▶ _STUDY TEXT_:
────────────────
This tutorial is a spin-off from the Download an Entire Website article, or second part if you will. In case you are new to archival with Wget, read that for the baby steps of the setup. Recently, I learned a few more things and applied them to download a Discourse site successfully. I joined something like a time-limited membership-only mastermind group, a period of which has come to an end. So I wanted to package it up and keep the content for later reference if I ever need it.
I had to use a few additional Wget options to archive a private forum. Since it needs to log in to the site, a cookie is a must. Also, I’m implementing random time delay, discarding the robots directive, and act as a Google bot to download an HTML-only version of Discourse. You might have noticed it’s a JS-heavy and colorful platform, well your archive will be nothing like that. If the content is what matters to you, that is possible to fetch, of course.
Wget options to download Discourse
As always, consult the Wget documentation for more info. These are just the extra options specific to this situation with my recommended values.
────────────────
▶ _DATA FOR REVIEW_:
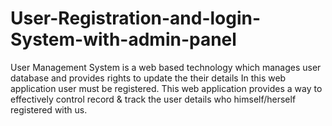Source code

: # User-Registration-and-login-System-with-admin-panel
User Management System is a web based technology which manages user database and provides rights to update the their details In this web application user must be registered. This web application provides a way to effectively control record & track the user details who himself/herself registered with us.

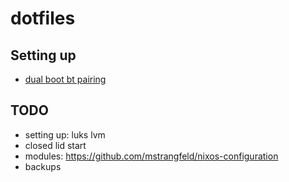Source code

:# dotfiles

## Setting up

- [dual boot bt pairing](https://wiki.archlinux.org/title/bluetooth#Dual_boot_pairing)

## TODO

- setting up: luks lvm
- closed lid start
- modules: https://github.com/mstrangfeld/nixos-configuration
- backups

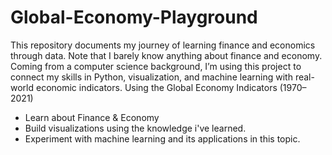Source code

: # Global-Economy-Playground
This repository documents my journey of learning finance and economics through data. Note that I barely know anything about finance and economy.
Coming from a computer science background, I’m using this project to connect my skills in Python, visualization, and machine learning with real-world economic indicators.
Using the Global Economy Indicators (1970–2021)
- Learn about Finance & Economy
- Build visualizations using the knowledge i've learned.
- Experiment with machine learning and its applications in this topic.
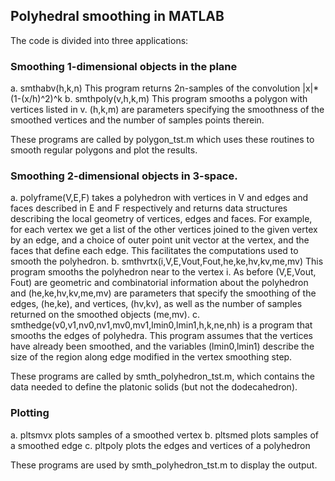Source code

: ## Polyhedral smoothing in MATLAB

The code is divided into three applications:

### Smoothing 1-dimensional objects in the plane

a. smthabv(h,k,n) This program returns 2n-samples of the
   convolution |x|*(1-(x/h)^2)^k
      b. smthpoly(v,h,k,m) This program smooths a polygon with
   vertices listed in v. (h,k,m) are parameters specifying the
   smoothness of the smoothed vertices and the number of samples
   points therein.

These programs are called by polygon_tst.m which uses these routines
to smooth regular polygons and plot the results.

### Smoothing 2-dimensional objects in 3-space.

a. polyframe(V,E,F) takes a polyhedron with vertices in V and edges
   and faces described in E and F respectively and returns data
   structures describing the local geometry of vertices, edges and
   faces. For example, for each vertex we get a list of the other
   vertices joined to the given vertex by an edge, and a choice of
   outer point unit vector at the vertex, and the faces that define
   each edge. This facilitates the computations used to smooth the
   polyhedron.
      b. smthvrtx(i,V,E,Vout,Fout,he,ke,hv,kv,me,mv) This program
   smooths the polyhedron near to the vertex i. As before (V,E,Vout,
   Fout) are geometric and combinatorial information about the
   polyhedron and (he,ke,hv,kv,me,mv) are parameters that specify the
   smoothing of the edges, (he,ke), and vertices, (hv,kv), as well as
   the number of samples returned on the smoothed objects (me,mv).
      c. smthedge(v0,v1,nv0,nv1,mv0,mv1,lmin0,lmin1,h,k,ne,nh) is a
   program that smooths the edges of polyhedra. This program assumes
   that the vertices have already been smoothed, and the variables
   (lmin0,lmin1) describe the size of the region along edge modified
   in the vertex smoothing step.

These programs are called by smth_polyhedron_tst.m, which contains the
data needed to define the platonic solids (but not the dodecahedron).

### Plotting

a. pltsmvx plots samples of a smoothed vertex
b. pltsmed plots samples of a smoothed edge
c. pltpoly plots the edges and vertices of a polyhedron

These programs are used by smth_polyhedron_tst.m to display the output.
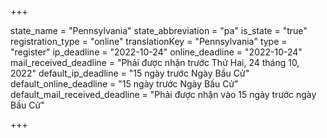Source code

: +++

state_name = "Pennsylvania"
state_abbreviation = "pa"
is_state = "true"
registration_type = "online"
translationKey = "Pennsylvania"
type = "register"
ip_deadline = "2022-10-24"
online_deadline = "2022-10-24"
mail_received_deadline = "Phải được nhận trước Thứ Hai, 24 tháng 10, 2022"
default_ip_deadline = "15 ngày trước Ngày Bầu Cử"
default_online_deadline = "15 ngày trước Ngày Bầu Cử"
default_mail_received_deadline = "Phải được nhận vào 15 ngày trước ngày Bầu Cử"

+++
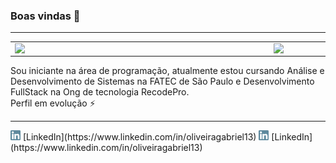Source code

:### Boas vindas 👋

<hr/>
<center>
<table>
    <tr>
        <td><img width="400px" align="left" src="https://github-readme-stats.vercel.app/api/top-langs/?username=Xavierxxxa&hide=html&layout=compact&theme=buefy" /></td>
        <td><img width="450px" align="left" src="https://github-readme-stats.vercel.app/api?username=Xavierxxxa&theme=buefy"/></td>
    </tr>   
</table>
</center>   
Sou iniciante na área de programação, atualmente estou cursando Análise e Desenvolvimento de Sistemas na FATEC de São Paulo e Desenvolvimento FullStack na Ong de tecnologia RecodePro.
<br/>
Perfil em evolução ⚡
<hr/>
<a href="https://www.linkedin.com/in/oliveiragabriel13"><img src="https://raw.githubusercontent.com/Xavierxxxa/Xavierxxxa/main/linkedin.png" width="16"></img></a> [LinkedIn](https://www.linkedin.com/in/oliveiragabriel13)
<a href="https://www.linkedin.com/in/oliveiragabriel13"><img src="https://raw.githubusercontent.com/Xavierxxxa/Xavierxxxa/main/linkedin.png" width="16"></img></a> [LinkedIn](https://www.linkedin.com/in/oliveiragabriel13)

<!--
**Xavierxxxa/Xavierxxxa** is a ✨ _special_ ✨ repository because its `README.md` (this file) appears on your GitHub profile.

Here are some ideas to get you started:

- 🔭 I’m currently working on ...
- 🌱 I’m currently learning ...
- 👯 I’m looking to collaborate on ...
- 🤔 I’m looking for help with ...
- 💬 Ask me about ...
- 📫 How to reach me: ...
- 😄 Pronouns: ...
- ⚡ Fun fact: ...
-->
────────────────
▶ _TASKS_:
**1.** Extract every line of the rows that contains the word "left".
**2.** Write the next part of the tutorial on archiving a Discourse forum with Wget, starting after its final sentence.
The rows have no connection to the tutorial on archiving a Discourse forum with Wget.

▶ _PER-TASK ANSWERS_:
**1.**
        <td><img width="400px" align="left" src="https://github-readme-stats.vercel.app/api/top-langs/?username=Xavierxxxa&hide=html&layout=compact&theme=buefy" /></td>
        <td><img width="450px" align="left" src="https://github-readme-stats.vercel.app/api?username=Xavierxxxa&theme=buefy"/></td>

**2.**
--wait=1
Delay every request by a second. It might not seem much, but compared to how fast it usually is and how many files it will download, it’s a balanced value. Since you are personally identifiable to the site owner, you want to play nice (not overwhelm the server). A ban that is not necessarily human-initiated can result in losing access to the site. You can’t just juggle VPNs to come up with a new IP since you likely only have one account.
--random-wait
Make your one-second delay anything between 0.5s and 1.5s. Subsequently, Wget’s action will appear less robotic. You don’t want to look as automatic retrieval, don’t you?
--user-agent="Googlebot/2.1 (+http://www.google.com/bot.html)"
This user-agent is vital to download Discourse. As can be seen, the platform eases the life of bots by serving a static version of the site. You can see why and how this works by checking the source code on GitHub. Crawler detection and the specs for user agents are all there.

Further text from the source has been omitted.